Eine Dokumentation entsteht

Zunächst einige Vorüberlegungen zur Darstellung des Gesamtzusammenhangs: Am 9./10. November 2013 jährt sich zum 75. Mal die so genannte Reichspogromnacht. Während die SS 1938 im gesamten Reichsgebiet Synagogen, jüdische Geschäfte, Häuser demoliert und in Brand setzt, werden in Lahr an diesem Tag alle jüdischen Männer misshandelt, „in Schutzhaft genommen“, teils nur halb bekleidet durch Lahr getrieben und ins KZ Dachau verschleppt.

Historisches Bewusstsein

Seit 1997 findet in Lahr alljährlich für die Dauer von drei Wochen die „Chrysanthema“ statt. Während sich in anderen Städten der Herbst in nebligem Grau präsentiert, blüht Lahr im wahrsten Sinne des Wortes auf. Die ganze Innenstadt ist geschmückt mit Chrysanthemenarrangements, begleitet von zahlreichen kulturellen Veranstaltungen und lockt tausende Besucher aus Nah und Fern an. Die kommerzielle Veranstaltung endet im Jahr 2013 am 10. November. Tags zuvor dieses denkwürdigen Jahrestags bildet ein Feuerwerk den krönenden Abschluss der Blumenschau. Beide Ereignisse finden parallel statt. Obwohl Widerspruch aus der Bevölkerung in Form von Leserbriefen Jahre zuvor darauf aufmerksam macht, scheint das auf diese Entscheidung zum historischen Gedenktag keinen nachhaltigen Einfluss gehabt zu haben.

Pflege der Gedenksteine

Am 6. November 2013 findet eine Reinigungsaktion der Lahrer „Stolpersteine“ statt, angeregt von einem evangelischen Stadtpfarrer und zwei Konfirmandengruppen. Er ist offen für beide Seiten und hält den Kontakt zu mir wie auch zu den selbsternannten Aktivisten in Sachen „Stolpersteine“ im Stadtarchiv oder im Historischen Verein. Der Stadthistoriker präsentiert sich in der Öffentlichkeit als Initiator für das Reinigen und Aufpolieren der Gedenksteine. An der Aktion nehmen auch vier Schülerinnen und Schüler einer 9. Klasse der Friedrichschule teil, die das Thema als Projektprüfung gewählt haben.

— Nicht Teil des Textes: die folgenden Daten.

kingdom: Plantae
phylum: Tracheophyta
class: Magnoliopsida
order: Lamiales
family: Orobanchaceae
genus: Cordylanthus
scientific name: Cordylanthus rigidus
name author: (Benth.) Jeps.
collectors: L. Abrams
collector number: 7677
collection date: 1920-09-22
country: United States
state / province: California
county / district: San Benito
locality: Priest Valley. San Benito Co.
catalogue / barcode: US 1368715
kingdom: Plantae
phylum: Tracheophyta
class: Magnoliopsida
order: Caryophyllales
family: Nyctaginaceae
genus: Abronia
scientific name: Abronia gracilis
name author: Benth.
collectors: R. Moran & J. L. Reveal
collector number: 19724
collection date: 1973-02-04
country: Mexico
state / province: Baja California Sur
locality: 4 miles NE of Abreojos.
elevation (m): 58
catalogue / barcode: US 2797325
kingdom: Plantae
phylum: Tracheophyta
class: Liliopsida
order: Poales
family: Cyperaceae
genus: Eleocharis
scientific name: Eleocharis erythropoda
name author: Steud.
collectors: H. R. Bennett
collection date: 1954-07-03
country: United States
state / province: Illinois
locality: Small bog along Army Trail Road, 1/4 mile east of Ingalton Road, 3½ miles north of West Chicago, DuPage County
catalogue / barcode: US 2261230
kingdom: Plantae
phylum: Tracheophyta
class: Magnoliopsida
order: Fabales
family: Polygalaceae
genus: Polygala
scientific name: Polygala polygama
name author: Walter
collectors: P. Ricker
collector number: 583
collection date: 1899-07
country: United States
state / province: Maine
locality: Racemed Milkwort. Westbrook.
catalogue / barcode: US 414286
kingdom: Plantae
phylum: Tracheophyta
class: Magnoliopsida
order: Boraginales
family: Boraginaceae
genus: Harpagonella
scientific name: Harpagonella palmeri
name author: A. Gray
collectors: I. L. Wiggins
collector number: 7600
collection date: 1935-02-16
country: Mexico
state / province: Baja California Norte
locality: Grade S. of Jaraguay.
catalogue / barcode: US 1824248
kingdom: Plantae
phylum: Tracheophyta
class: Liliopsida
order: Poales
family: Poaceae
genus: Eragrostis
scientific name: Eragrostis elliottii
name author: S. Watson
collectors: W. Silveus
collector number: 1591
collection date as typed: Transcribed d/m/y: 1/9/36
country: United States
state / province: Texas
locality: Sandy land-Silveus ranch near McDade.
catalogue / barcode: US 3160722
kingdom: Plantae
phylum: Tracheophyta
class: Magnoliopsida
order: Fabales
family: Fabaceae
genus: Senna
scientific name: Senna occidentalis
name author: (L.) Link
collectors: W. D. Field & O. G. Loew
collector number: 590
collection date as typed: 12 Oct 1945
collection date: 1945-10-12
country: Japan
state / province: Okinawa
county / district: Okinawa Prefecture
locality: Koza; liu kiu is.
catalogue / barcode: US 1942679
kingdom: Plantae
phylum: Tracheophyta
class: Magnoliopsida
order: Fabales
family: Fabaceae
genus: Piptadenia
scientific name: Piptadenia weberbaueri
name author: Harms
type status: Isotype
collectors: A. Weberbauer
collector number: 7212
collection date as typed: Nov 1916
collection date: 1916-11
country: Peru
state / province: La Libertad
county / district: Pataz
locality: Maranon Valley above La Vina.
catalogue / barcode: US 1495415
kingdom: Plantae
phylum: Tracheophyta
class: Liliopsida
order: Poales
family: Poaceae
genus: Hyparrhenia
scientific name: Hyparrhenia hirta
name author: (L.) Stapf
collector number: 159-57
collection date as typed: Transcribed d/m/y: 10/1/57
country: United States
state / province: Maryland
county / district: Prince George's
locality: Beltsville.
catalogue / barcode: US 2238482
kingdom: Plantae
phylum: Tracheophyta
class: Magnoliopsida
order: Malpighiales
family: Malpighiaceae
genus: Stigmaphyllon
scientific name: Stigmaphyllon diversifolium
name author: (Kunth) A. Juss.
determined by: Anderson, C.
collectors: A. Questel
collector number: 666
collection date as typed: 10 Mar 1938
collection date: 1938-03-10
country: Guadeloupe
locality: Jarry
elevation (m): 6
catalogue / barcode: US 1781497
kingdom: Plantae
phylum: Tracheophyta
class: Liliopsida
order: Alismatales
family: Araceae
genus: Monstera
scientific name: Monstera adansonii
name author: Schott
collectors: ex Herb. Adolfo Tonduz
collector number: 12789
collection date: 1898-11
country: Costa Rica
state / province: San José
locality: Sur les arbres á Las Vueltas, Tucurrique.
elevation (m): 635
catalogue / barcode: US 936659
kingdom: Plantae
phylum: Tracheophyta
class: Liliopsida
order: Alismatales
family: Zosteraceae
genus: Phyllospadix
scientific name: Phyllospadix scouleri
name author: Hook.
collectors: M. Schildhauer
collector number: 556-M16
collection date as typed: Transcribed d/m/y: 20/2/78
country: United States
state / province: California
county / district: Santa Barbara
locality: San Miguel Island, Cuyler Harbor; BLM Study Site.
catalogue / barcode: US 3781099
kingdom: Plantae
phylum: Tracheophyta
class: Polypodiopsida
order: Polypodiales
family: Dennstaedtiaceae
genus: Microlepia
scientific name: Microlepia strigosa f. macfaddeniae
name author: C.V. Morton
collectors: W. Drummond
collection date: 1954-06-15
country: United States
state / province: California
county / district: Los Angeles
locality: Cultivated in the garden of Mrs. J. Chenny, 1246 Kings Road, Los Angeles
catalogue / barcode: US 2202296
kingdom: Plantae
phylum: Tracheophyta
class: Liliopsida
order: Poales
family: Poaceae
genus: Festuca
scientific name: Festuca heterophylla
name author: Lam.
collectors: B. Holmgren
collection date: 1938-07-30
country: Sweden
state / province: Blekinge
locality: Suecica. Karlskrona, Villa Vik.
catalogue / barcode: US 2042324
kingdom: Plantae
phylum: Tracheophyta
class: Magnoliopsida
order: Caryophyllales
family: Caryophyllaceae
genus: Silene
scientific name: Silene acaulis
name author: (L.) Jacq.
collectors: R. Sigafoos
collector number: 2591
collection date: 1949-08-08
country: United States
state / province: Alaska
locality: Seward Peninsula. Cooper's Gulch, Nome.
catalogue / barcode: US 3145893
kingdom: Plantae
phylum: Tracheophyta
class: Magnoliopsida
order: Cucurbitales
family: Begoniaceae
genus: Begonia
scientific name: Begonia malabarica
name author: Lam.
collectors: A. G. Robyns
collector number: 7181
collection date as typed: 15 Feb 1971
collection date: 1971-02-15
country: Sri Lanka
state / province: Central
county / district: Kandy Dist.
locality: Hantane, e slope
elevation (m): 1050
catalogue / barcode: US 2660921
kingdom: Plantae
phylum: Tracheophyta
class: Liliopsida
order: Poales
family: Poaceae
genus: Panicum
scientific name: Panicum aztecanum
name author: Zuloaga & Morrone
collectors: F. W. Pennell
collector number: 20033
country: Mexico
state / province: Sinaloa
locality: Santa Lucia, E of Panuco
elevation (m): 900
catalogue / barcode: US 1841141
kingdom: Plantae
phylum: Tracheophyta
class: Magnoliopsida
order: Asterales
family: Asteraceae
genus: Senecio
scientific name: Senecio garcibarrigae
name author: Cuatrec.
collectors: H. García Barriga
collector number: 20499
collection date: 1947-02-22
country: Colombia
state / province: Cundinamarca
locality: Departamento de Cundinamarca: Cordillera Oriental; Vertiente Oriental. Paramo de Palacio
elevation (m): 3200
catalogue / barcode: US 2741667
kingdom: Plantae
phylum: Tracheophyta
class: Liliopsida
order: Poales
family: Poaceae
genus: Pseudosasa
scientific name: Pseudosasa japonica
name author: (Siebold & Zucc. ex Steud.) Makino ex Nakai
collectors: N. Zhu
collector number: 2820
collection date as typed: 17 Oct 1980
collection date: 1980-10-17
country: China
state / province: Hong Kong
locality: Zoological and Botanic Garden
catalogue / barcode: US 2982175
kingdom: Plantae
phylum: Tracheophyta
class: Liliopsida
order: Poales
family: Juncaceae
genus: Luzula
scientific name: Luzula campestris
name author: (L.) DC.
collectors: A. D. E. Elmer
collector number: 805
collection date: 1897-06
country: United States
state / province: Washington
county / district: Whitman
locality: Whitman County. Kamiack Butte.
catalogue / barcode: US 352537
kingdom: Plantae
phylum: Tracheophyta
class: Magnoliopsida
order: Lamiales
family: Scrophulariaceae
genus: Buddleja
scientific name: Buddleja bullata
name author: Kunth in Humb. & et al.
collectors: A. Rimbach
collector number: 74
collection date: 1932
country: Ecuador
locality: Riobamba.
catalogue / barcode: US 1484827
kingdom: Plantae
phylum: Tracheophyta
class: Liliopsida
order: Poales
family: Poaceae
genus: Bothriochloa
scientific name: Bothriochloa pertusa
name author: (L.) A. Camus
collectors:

Drei Tage später referiert der Stadthistoriker im Alten Rathaus über das, was sich 75 Jahre zuvor vor Ort ereignet hat. Er bezieht sich dabei auch auf die „Stolpersteine“. Im Gespräch und in der Diskussion zeigt sich, dass ein Rundgang bzw. eine Dokumentation von Interesse ist. Im Anschluss daran ist den Besuchern die Möglichkeit gegeben, zusammen mit mir einige Standorte der Kleindenkmale zu besuchen. Der so geplante Ablauf ist ein Verdienst des Stadtpfarrers, der Lahr inzwischen verlassen hat. Hinsichtlich der Zukunftsperspektive für die „Stolpersteine“ jedoch sagt der Stadthistoriker, dass er nicht wisse, wie diese aussehen solle.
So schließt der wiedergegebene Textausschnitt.